Ao manter a prática de prometer repartir verbas federais em troca de apoio nas votações, em acordo com a cúpula do Congresso Nacional, o governo Lula não provocou surpresa em Brasília.
Em 3 de fevereiro de 1988, em meio à Assembleia Constituinte, o jornalista Gilberto Dimenstein deu um furo na Folha de S.Paulo. “Seplan tem ‘listão’ dos padrinhos de verbas”, dizia a manchete do dia, em referência à Secretaria do Planejamento da Presidência da República, com status de ministério, diz Natália Portinari, da coluna de Guilherme Amado, do Metrópoles.
As reportagens sobre a “lista da fisiologia”, que renderam um prêmio Esso ao jornalista, detalharam como a liberação de verba de programas sociais do ministério para a base eleitoral de aliados azeitou a relação na Constituinte. Dos 142 constituintes na lista, 112 apoiaram a emenda que deu cinco anos de mandato a José Sarney, pauta prioritária para o governo.
No livro “A república dos padrinhos”, publicado por Dimenstein no mesmo ano, há uma descrição do esquema que pode provocar um déjà vu em quem acompanhou a cobertura do orçamento secreto de Bolsonaro.
“Parlamentares corriam à Seplan em busca de dinheiro para suas bases; iam sem projeto, apenas com o pedido e, na maioria das vezes, com a garantia de que achavam o mandato presidencial de cinco anos ideal para o país.”
“Os pedidos não eram submetidos a exame técnico. O critério era a importância de quem pedia, se amigo ou inimigo. O processo chegava a tal ponto que o presidente Sarney assinava liberação de verbas sem fundos, sem cobertura orçamentária”, descreveu.

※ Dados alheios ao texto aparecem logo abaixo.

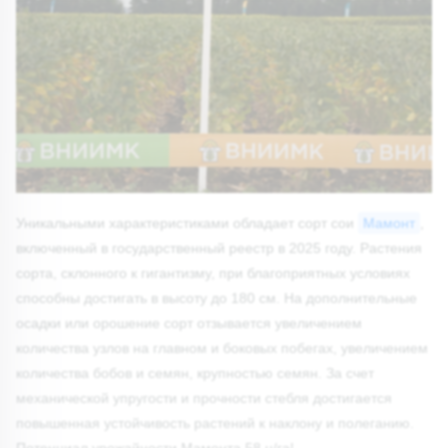
Уникальными характеристиками обладает сорт сои
Мамонт
,
включенный в государственный реестр в 2025 году. Растения
сорта, склонного к гигантизму, при благоприятных условиях
способны достигать в высоту до 180 см. На дополнительные
осадки или орошение сорт отзывается увеличением
количества узлов на главном и боковых побегах, увеличением
количества бобов и семян, крупностью семян. За счет
механической упругости и прочности стебля достигается
повышенная устойчивость растений к наклону и полеганию.
Потенциал урожайности Мамонта 58 ц/га!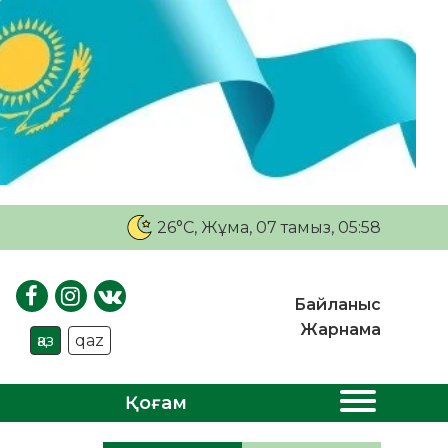
26°C
, Жұма, 07 тамыз, 05:58
Байланыс
Жарнама
қаз
qaz
Қоғам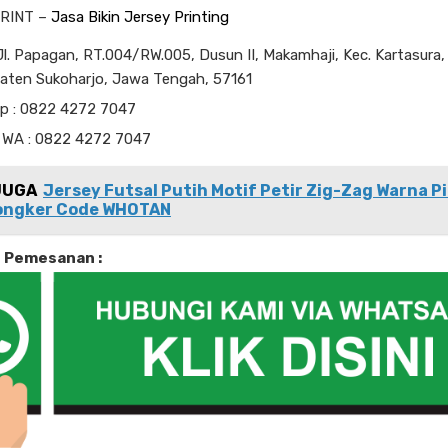
RINT –
Jasa Bikin Jersey Printing
l. Papagan, RT.004/RW.005, Dusun II, Makamhaji, Kec. Kartasura,
aten Sukoharjo, Jawa Tengah, 57161
lp : 0822 4272 7047
 WA : 0822 4272 7047
JUGA
Jersey Futsal Putih Motif Petir Zig-Zag Warna P
ongker Code WHOTAN
i Pemesanan :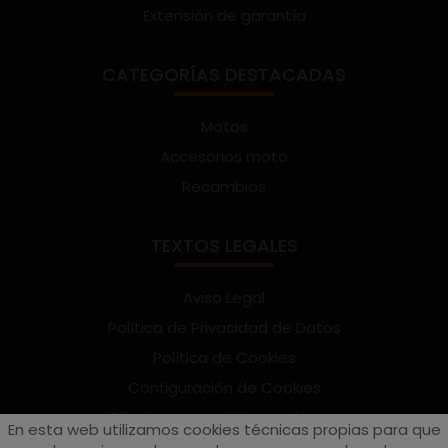
Extensión de garantía
CATEGORÍAS DESTACADAS
Motos
Accesorios moto
Recambios
TEXTOS LEGALES
Aviso Legal
Política de Privacidad de Datos
Política de Cookies
Configuración de Cookies
Términos y condiciones de uso
En esta web utilizamos cookies técnicas propias para que
Suscríbete al Newsletter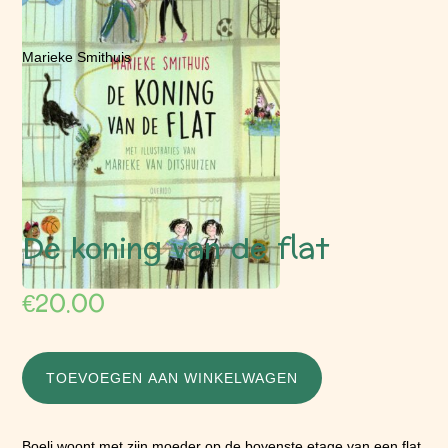
Marieke Smithuis
De koning van de flat
€
20.00
TOEVOEGEN AAN WINKELWAGEN
Boeli woont met zijn moeder op de bovenste etage van een flat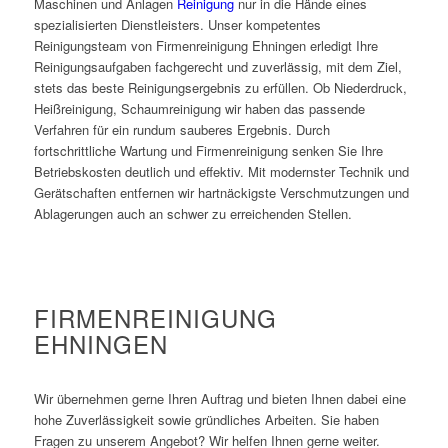
Maschinen und Anlagen
Reinigung
nur in die Hände eines
spezialisierten Dienstleisters. Unser kompetentes
Reinigungsteam von Firmenreinigung Ehningen erledigt Ihre
Reinigungsaufgaben fachgerecht und zuverlässig, mit dem Ziel,
stets das beste Reinigungsergebnis zu erfüllen. Ob Niederdruck,
Heißreinigung, Schaumreinigung wir haben das passende
Verfahren für ein rundum sauberes Ergebnis. Durch
fortschrittliche Wartung und Firmenreinigung senken Sie Ihre
Betriebskosten deutlich und effektiv. Mit modernster Technik und
Gerätschaften entfernen wir hartnäckigste Verschmutzungen und
Ablagerungen auch an schwer zu erreichenden Stellen.
FIRMENREINIGUNG
EHNINGEN
Wir übernehmen gerne Ihren Auftrag und bieten Ihnen dabei eine
hohe Zuverlässigkeit sowie gründliches Arbeiten. Sie haben
Fragen zu unserem Angebot? Wir helfen Ihnen gerne weiter.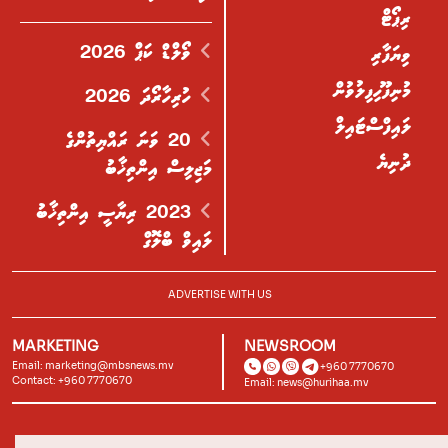
ރިޕޯޓް
ވޯލްޑް ކަޕް 2026
ވިޔަފާރި
މުނިފޫހިފިލުވުން
ހުރިހާރޯދަ 2026
ލައިފްސްޓައިލް
20 ވަނަ ރައްޔިތުންގެ
ދުނިޔެ
މަޖިލިސް އިންތިޚާބު
2023 ރިޔާސީ އިންތިޚާބު
ލައިވް ބްލޮގް
ADVERTISE WITH US
MARKETING
NEWSROOM
Email:
marketing@mbsnews.mv
+960 7770670
Contact: +960 7770670
Email:
news@hurihaa.mv
© 2026, Hurihaa.mv. All Rights Reserved.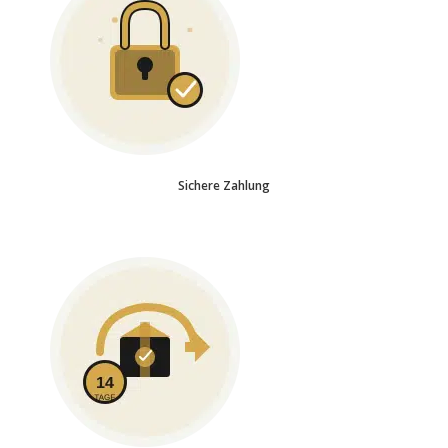
Sichere Zahlung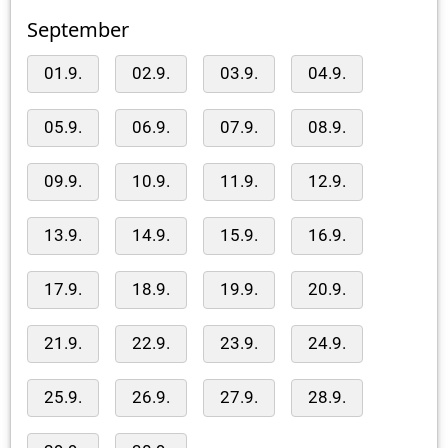
September
01.9.
02.9.
03.9.
04.9.
05.9.
06.9.
07.9.
08.9.
09.9.
10.9.
11.9.
12.9.
13.9.
14.9.
15.9.
16.9.
17.9.
18.9.
19.9.
20.9.
21.9.
22.9.
23.9.
24.9.
25.9.
26.9.
27.9.
28.9.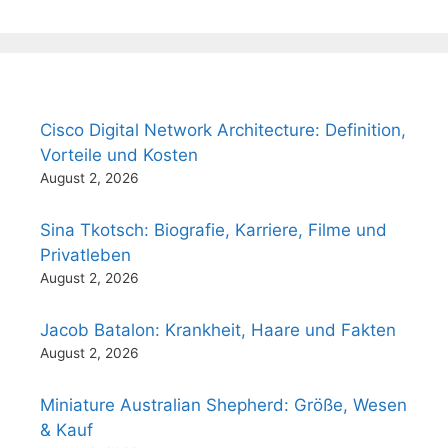
Cisco Digital Network Architecture: Definition,
Vorteile und Kosten
August 2, 2026
Sina Tkotsch: Biografie, Karriere, Filme und
Privatleben
August 2, 2026
Jacob Batalon: Krankheit, Haare und Fakten
August 2, 2026
Miniature Australian Shepherd: Größe, Wesen
& Kauf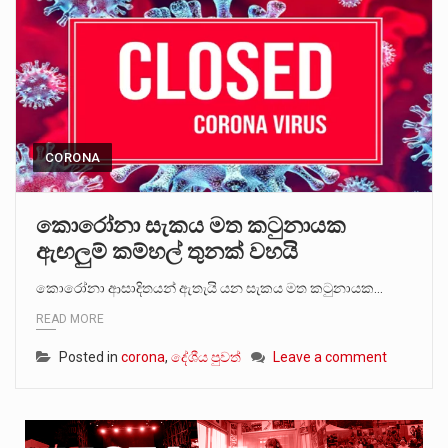
CORONA
කොරෝනා සැකය මත කටුනායක
ඇඟලුම් කම්හල් තුනක් වහයි
කොරෝනා ආසාදිතයන් ඇතැයි යන සැකය මත කටුනායක…
READ MORE
Posted in
corona
,
දේශීය පුවත්
Leave a comment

Em 28 de janeiro de 2021, mais de três décadas de democracia depois, o Estado de S. Paulo publicou uma reportagem com um tema parecido, da autoria de Breno Pires. “Diante da disputa pelos comandos da Câmara e do Senado, o governo abriu o cofre e destinou R$ 3 bilhões para 250 deputados e 35 senadores aplicarem em obras em seus redutos eleitorais”, escreveu, sobre o que depois o jornal chamaria de “orçamento secreto”.
Bolsonaro não inventou a roda. Nos governos petistas, o modelo de entregar ministérios de “porteira fechada” para o Centrão terceirizava para os partidos os acordos com as suas bancadas, mas aliados já faturavam com liberações maiores do que as emendas parlamentares a que tinham direito.
Na gestão Michel Temer, o então ministro da Casa Civil Eliseu Padilha também detinha um “listão”. No primeiro ano de governo Bolsonaro, ainda sem as emendas de relator com o controle formal do Congresso, o governo despejou dinheiro extra para quem votou na reforma da Previdência.
Com a proibição das emendas de relator pelo Supremo Tribunal Federal (STF), o poder da caneta, que Jair Bolsonaro havia perdido, voltou para o Executivo. Os sinais de turbulência no Congresso são incessantes.
Nas últimas semanas, o presidente da Câmara dos Deputados, Arthur Lira, protagonizou uma guerra com o presidente do Senado, Rodrigo Pacheco, até o momento mal sucedida, para continuar analisando primeiro as Medidas Provisórias do governo. O objetivo é manter alta a fatura cobrada por deputados por apoio.
Operadores de emendas no Congresso Nacional já estão fazendo segundo a coluna do Metrópoles, fila no Palácio do Planalto para assegurar controle sobre parte das verbas de investimento dos ministérios. Cerca de R$ 9,8 bilhões foram “devolvidos” pelo Congresso para o governo com o fim das emendas de relator.
O presidencialismo de coalizão do governo Lula, no jargão dos cientistas políticos, caminha para seus primeiros testes.